Oh and if the tranny fluid has not been changed, change it. Audi wants us to believe it is lifetime fluid, but what that means is the fluid has a lifetime, after which it is dead. I changed mine as soon as I got ours too. Your slushbox will last longer with fresh fluid every once and a while. Now if you are lucky enough to have a 5speed in your 99, you are lucky indeed as I think that is the only year you can find a standard tranny.


----------



## Mr. VWswagg Sir (Aug 30, 2010)

Thanks alot man, who did you have to change your timing belt and pulleys, the Audi in Alexandra want $1900, I ask the guy did he just get out of rehab!

NGP said $1300 for the timing belt and pulleys.

What about your torque converter, still move good? are those known for wear..

my suspension feels a little bumper on small cracks in road, maybe i should look into the balljoints and control arm bushings!!


----------



## mithril (Feb 6, 2003)

Mr. VWswagg Sir said:


> the Audi in Alexandra want $1900, I ask the guy did he just get out of rehab!

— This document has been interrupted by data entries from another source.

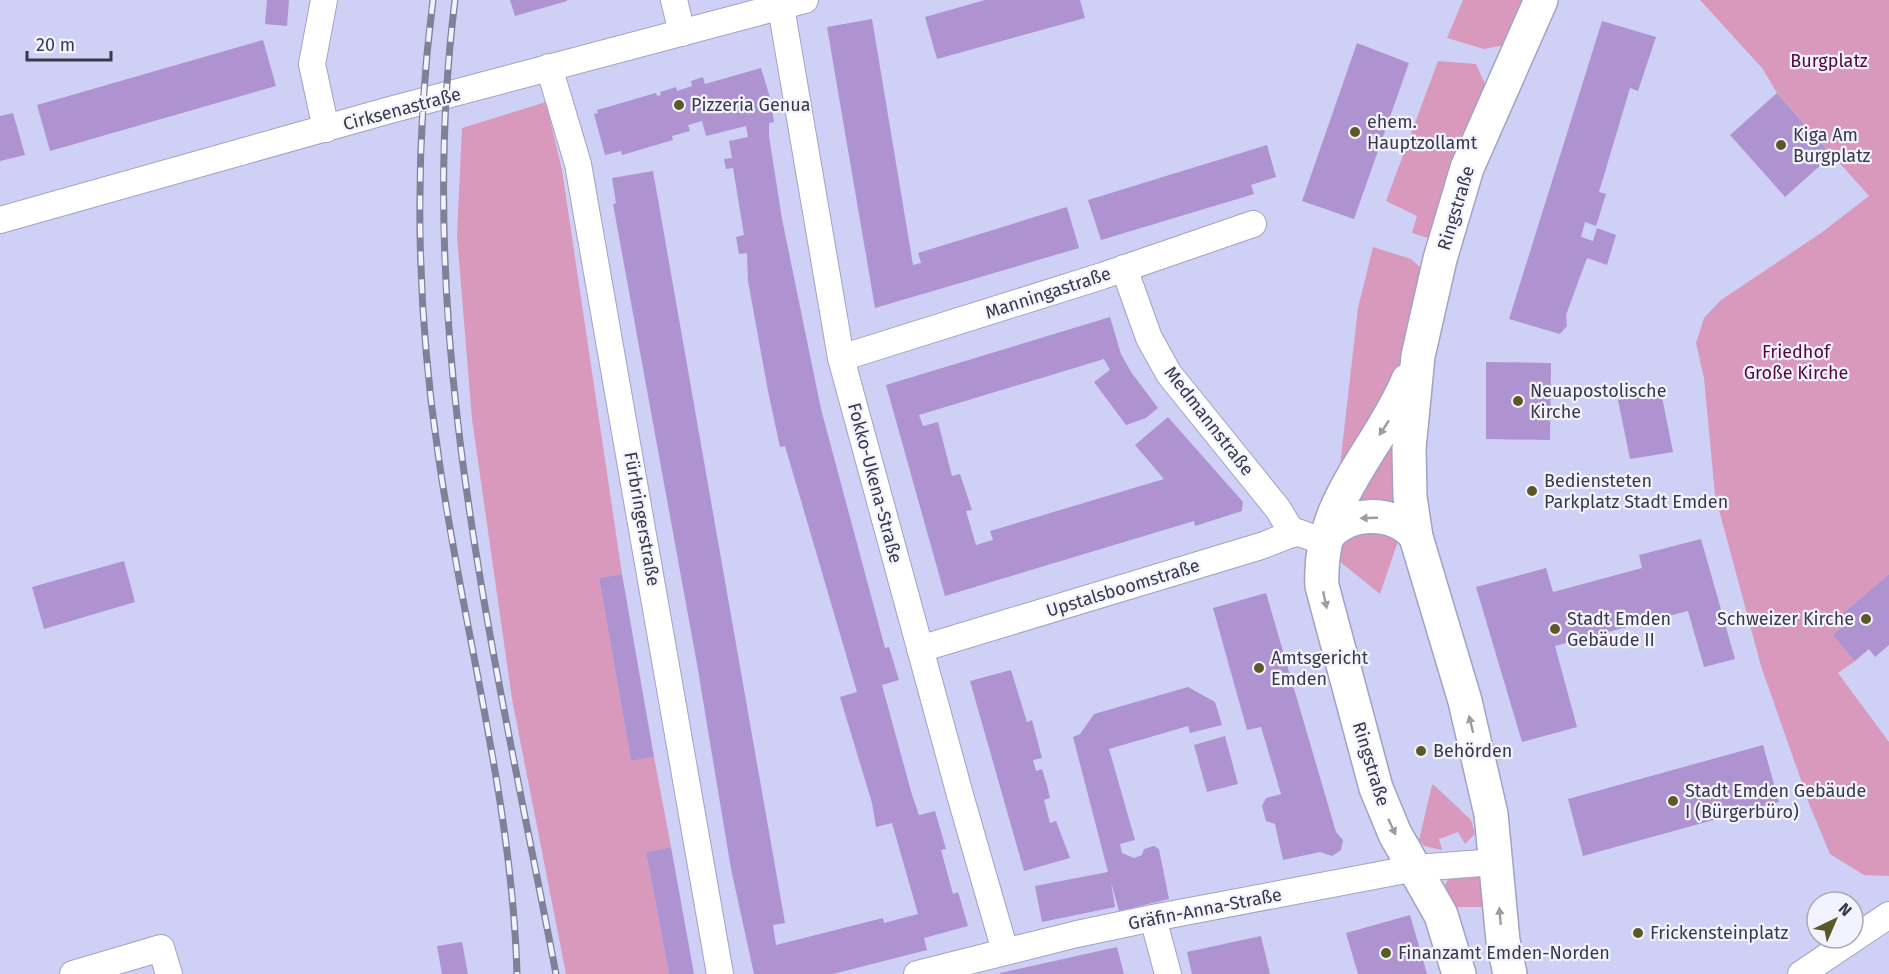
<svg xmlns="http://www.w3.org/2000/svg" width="1889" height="974" viewBox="0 0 1889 974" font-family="'Fira Sans',sans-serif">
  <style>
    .green { fill: #d999bd }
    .building { fill: #ae93d0 }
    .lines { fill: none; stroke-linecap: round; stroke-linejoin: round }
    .street-casing { stroke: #a1a2c5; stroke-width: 28 }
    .secondary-casing { stroke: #a1a2c5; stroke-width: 36 }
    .street { stroke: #fff; stroke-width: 26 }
    .secondary { stroke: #fff; stroke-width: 33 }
    .rail-casing { stroke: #7f8099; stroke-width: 7 }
    .rail { stroke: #f3f3ff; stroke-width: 4.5; stroke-dasharray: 14; stroke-linecap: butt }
    .oneway { fill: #9c9ca3 }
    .poi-dot { fill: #5d5926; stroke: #f3f3ff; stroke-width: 2 }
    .labels { text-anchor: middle; stroke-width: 4.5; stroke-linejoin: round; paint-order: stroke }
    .park-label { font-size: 18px; fill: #55073d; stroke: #f3f3ff }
    .poi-label { font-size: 18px; fill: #393947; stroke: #f3f3ff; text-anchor: start }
    .street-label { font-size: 18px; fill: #393947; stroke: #f3f3ff }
  </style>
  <rect width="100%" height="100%" fill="#cfd0f5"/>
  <g class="green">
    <polygon points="1463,0 1526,0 1505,45 1484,49 1447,38"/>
    <polygon points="1700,0 1889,0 1889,574 1841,615 1847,623 1855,661 1838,673 1889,742 1889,876 1864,875 1830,854 1810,806 1761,666 1715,495 1704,378 1696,343 1704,318 1721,300 1821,233 1869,196 1777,93 1762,68"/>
    <polygon points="1438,61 1476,64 1486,86 1457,156 1428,238 1412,233 1417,216 1386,201"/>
    <polygon points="546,102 562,170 622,574 599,578 631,761 654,757 671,847 646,852 669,974 566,974 512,699 472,419 457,236 462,128"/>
    <polygon points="1373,247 1411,259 1420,267 1420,276 1396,382 1339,474 1358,308"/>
    <polygon points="1399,417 1402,507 1360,511 1353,490"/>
    <path d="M1379,530L1398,541L1380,594L1333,556C1348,537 1354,532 1379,530Z"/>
    <polygon points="1432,785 1434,785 1471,820 1475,834 1465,844 1458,832 1439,839 1442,850 1424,846 1419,840"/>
    <polygon points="1479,874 1487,884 1490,907 1449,907 1442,890 1449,878"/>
  </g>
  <g class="building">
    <polygon points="267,0 289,0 287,26 265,24"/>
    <polygon points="510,0 567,0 567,1 515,16"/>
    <polygon points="985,0 1080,0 1085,18 937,59 925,17"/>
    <polygon points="872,19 913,265 921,263 918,253 1067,207 1079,248 875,308 827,27"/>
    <polygon points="1602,21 1656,37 1638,91 1630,88 1599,192 1606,194 1596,226 1585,222 1581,237 1593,241 1597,228 1616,235 1607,265 1587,258 1566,315 1567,326 1560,334 1509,319"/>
    <polygon points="263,40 276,86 50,151 37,105"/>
    <polygon points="1357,43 1409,63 1354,219 1302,201"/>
    <polygon points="761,68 771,101 774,122 769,123 769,136 782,219 821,409 885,648 889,647 899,680 882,685 912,795 919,815 935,811 946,849 941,850 953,894 958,892 968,926 924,938 927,950 833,974 754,974 731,869 697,664 613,204 616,203 612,178 653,171 785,923 773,925 776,945 883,918 884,923 918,914 892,823 876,827 872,803 840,697 857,692 785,446 780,447 768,391 748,281 747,253 739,254 736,237 744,235 733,168 726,169 724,159 732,158 729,141 748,137 746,126 706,136 702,121 688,125 690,131 672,136 673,140 622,155 621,151 605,155 594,114 598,113 597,110 656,93 657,96 661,95 660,92 676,87 677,91 692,86 691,81 703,77 705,84"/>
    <polygon points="1777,93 1832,155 1785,197 1730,135"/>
    <polygon points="13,113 25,155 0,161 0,116"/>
    <polygon points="1267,145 1276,177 1251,185 1254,194 1101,240 1088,200"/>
    <polygon points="1110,317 1121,354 1131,372 1158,408 1146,418 1126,425 1094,382 1110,370 1104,359 919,415 923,426 938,422 952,476 960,474 972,510 966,511 976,545 993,540 990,531 1164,479 1135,445 1168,417 1243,502 1242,511 1195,526 1194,521 945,596 886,385"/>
    <polygon points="1486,362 1551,363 1550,440 1486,439"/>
    <polygon points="1661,392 1673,452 1630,459 1618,400"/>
    <polygon points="1701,539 1735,659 1704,667 1688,611 1555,646 1577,727 1522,742 1476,587 1546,568 1553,592 1642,568 1639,555"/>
    <polygon points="124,561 135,602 44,629 32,587"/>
    <polygon points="622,574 654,757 631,761 599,578"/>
    <polygon points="1889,574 1889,645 1875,657 1869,649 1855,661 1833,635 1847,623 1841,615"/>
    <polygon points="1266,593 1336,832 1343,840 1341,850 1332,856 1320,852 1283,860 1275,824 1266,821 1262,806 1266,798 1281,794 1261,727 1247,730 1213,608"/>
    <polygon points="1011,670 1027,722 1032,720 1042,758 1033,760 1036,771 1042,769 1047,785 1050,798 1044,800 1050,823 1056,821 1070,858 1024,871 970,681"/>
    <polygon points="1188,687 1215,702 1222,725 1190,733 1188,726 1109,749 1135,840 1120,844 1122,853 1134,858 1142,855 1144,849 1154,846 1159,849 1169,899 1119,911 1111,882 1115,907 1042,922 1035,886 1108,872 1073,737 1080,734 1094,714"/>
    <polygon points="1225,736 1238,784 1207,792 1194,745"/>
    <polygon points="1763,745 1779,802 1583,856 1568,799"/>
    <polygon points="671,847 694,974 669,974 646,852"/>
    <polygon points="1410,915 1427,974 1358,974 1346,933"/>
    <polygon points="1261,936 1270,974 1192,974 1187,952"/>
    <polygon points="462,942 468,974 442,974 437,946"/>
    <polygon points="1117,947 1124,974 1000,974 1000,973"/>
  </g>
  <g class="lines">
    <g class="street-casing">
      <g id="street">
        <polyline points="324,0 312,64 326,129"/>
        <polyline points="674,0 682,33"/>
        <polyline points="781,7 841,358 960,795 1005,951"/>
        <polyline points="549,67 578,164 720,974"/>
        <polyline points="0,220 390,110 805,0"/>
        <polyline points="1124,268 1149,338 1169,374 1278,509 1293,534"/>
        <polyline points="841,358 1102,276 1253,224"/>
        <polyline points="920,649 1261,546 1297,532 1324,542"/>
        <polyline points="1153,918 1168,974"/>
        <polyline points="73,974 161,948 169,974"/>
        <polyline points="917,974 1077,934 1153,918 1416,868 1495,862"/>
        <polyline points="1801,974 1889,915"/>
      </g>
    </g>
    <g class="secondary-casing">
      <g id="secondary">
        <path d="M1408,380C1378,452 1317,502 1322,586L1376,788L1395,834L1441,915L1459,974"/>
        <path d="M1324,542C1340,510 1396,508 1416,537"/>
        <polyline points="1510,974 1503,941 1491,814 1465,701 1416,537 1410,497 1409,448 1418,356 1440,259 1467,168 1541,0"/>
      </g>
    </g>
    <use href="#street" class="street"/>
    <use href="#secondary" class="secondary"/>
    <g class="rail-casing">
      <g id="rail">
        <path d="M433,0C414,149 416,304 438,453C462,626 512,798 517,974"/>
        <path d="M455,0C413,333 494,649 556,974"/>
      </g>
    </g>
    <use href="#rail" class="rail"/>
  </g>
  <defs><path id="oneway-solid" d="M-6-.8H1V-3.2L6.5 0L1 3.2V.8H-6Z" transform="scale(1.5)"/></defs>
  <g class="oneway">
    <use href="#oneway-solid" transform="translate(1384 428) rotate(123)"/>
    <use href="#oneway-solid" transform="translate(1369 518) rotate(178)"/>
    <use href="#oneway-solid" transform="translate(1325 600) rotate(78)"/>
    <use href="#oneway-solid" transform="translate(1471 724) rotate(-104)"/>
    <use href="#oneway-solid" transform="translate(1392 827) rotate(65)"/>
    <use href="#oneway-solid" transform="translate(1500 916) rotate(-95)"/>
  </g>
  <g class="poi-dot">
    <circle cx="679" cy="105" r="6"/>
    <circle cx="1355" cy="132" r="6"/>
    <circle cx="1781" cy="145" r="6"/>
    <circle cx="1518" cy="401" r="6"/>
    <circle cx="1532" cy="491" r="6"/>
    <circle cx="1866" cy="619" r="6"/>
    <circle cx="1555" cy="629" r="6"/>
    <circle cx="1259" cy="668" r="6"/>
    <circle cx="1421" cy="751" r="6"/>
    <circle cx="1673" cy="801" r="6"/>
    <circle cx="1638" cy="933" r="6"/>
    <circle cx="1386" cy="953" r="6"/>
  </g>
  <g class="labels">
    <g class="park-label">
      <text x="1829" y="67">Burgplatz</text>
      <text x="1796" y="358">Friedhof<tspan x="1796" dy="21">Große Kirche</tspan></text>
    </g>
    <g class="poi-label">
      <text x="691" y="111">Pizzeria Genua</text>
      <text x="1367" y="128">ehem.<tspan x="1367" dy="21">Hauptzollamt</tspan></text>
      <text x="1793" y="141">Kiga Am<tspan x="1793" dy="21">Burgplatz</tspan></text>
      <text x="1530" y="397">Neuapostolische<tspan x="1530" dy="21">Kirche</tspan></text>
      <text x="1544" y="487">Bediensteten<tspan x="1544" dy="21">Parkplatz Stadt Emden</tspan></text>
      <text x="1567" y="625">Stadt Emden<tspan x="1567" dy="21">Gebäude II</tspan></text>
      <text x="1854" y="625" text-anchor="end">Schweizer Kirche</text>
      <text x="1271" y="664">Amtsgericht<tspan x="1271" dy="21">Emden</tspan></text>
      <text x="1433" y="757">Behörden</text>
      <text x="1685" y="797">Stadt Emden Gebäude<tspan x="1685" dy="21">I (Bürgerbüro)</tspan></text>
      <text x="1650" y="939">Frickensteinplatz</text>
      <text x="1398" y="959">Finanzamt Emden-Norden</text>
    </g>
    <g class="street-label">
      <text transform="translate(402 109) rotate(-15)" y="6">Cirksenastraße</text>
      <text transform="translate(1456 208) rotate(-73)" y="6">Ringstraße</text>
      <text transform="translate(1048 293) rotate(-18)" y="6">Manningastraße</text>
      <text transform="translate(1209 421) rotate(52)" y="6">Medmannstraße</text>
      <text transform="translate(875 483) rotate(75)" y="6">Fokko-Ukena-Straße</text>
      <text transform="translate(642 519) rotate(80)" y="6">Fürbringerstraße</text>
      <text transform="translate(1123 588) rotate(-17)" y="6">Upstalsboomstraße</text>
      <text transform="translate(1371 764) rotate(73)" y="6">Ringstraße</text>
      <text transform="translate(1205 909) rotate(-11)" y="6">Gräfin-Anna-Straße</text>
    </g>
  </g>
  <g transform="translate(1835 920) rotate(44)"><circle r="28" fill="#f3f3ff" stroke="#a9a9b5" stroke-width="1.5"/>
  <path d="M0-4.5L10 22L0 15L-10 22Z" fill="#5d5926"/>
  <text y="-9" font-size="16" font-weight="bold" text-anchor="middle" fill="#393947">N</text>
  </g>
  <path d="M27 51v9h84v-9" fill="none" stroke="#393947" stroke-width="3"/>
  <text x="36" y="51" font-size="18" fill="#393947" stroke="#f3f3ff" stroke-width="4.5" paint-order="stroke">20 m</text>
</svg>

Why? $1500 - $2000 is pretty much the standard price for that job. You may find it a little cheaper at an indy shop but not much. If you're not already, I'd learn to get handy with a wrench if you think that's a big bill....

PS: the control arms will also cost about $1500 to replace, the torque converter (if going) will also be closer to $2000.


----------



## JoeSpaz (May 26, 2010)

*Not the Torque Converter*



mithril said:


> ...the torque converter (if going) will also be closer to $2000.


A buddy of mine has a 2002 A6 2.7T and the trans. was acting weird when engaging from a stop, ie. when the torque converter was engaging, and throwing torque converter codes when scanned. I popped the vag-com on it, got it warmed up, and checked the Trans. Fluid level by opening the filler in the bottom of the pan, WAY overfilled. After we let the excess fluid out of the system the torque converter codes stopped and the awkward trans. engaging from stand still went away completely.

Audi's "Lifetime Trans. Fluid" claims are ridiculous :screwy: CHANGE YOUR TRANS. FLUID, and make sure it's filled to spec. :laugh:


----------



## mithril (Feb 6, 2003)

JoeSpaz said:


> A buddy of mine has a 2002 A6 2.7T and the trans. was acting weird when engaging from a stop, ie. when the torque converter was engaging, and throwing torque converter codes when scanned. I popped the vag-com on it, got it warmed up, and checked the Trans. Fluid level by opening the filler in the bottom of the pan, WAY overfilled. After we let the excess fluid out of the system the torque converter codes stopped and the awkward trans. engaging from stand still went away completely.


That's either a lucky fix or a temporary one, typically once the TC starts to act up you'd better bank on replacing it in the not too distant future. _Replacing_ the TC, which is what I was referring too, will be approx. $2000. It's a $500 part and the transmission has to be dropped, never cheap.



JoeSpaz said:


> Audi's "Lifetime Trans. Fluid" claims are ridiculous :screwy: CHANGE YOUR TRANS. FLUID, and make sure it's filled to spec. :laugh:


Audi's "lifetime" rating on the tranny oil is actually 80,000 miles. The media and dealer marketing ended up becoming very confused which lead to the perception that it was mean to be a lifetime fill from factory.


----------



## eurotrash8611 (Sep 6, 2011)

Mr. VWswagg Sir said:


> Just got an 99 a6 avant, 2.8l has 108k miles
> 
> So far love it, my girl loves it, it rides smooth, etc.
> 
> ...


Lower balljoints a.k.a. control arms. Balljoints are non-serviceable so you have to buy the whole arm. They wear fast (40k to 60k) but that's true for all Audis.

The 2.8 is one of Audis better engines....you take care if it, it will take care of you. Timely oil changes please with a quality oil and an OE filter. Do not skimp and go to the nearest Jiffylube or if you want to do it yourself, do not get that $2 oil filter off the shelf. Buy quality products.


----------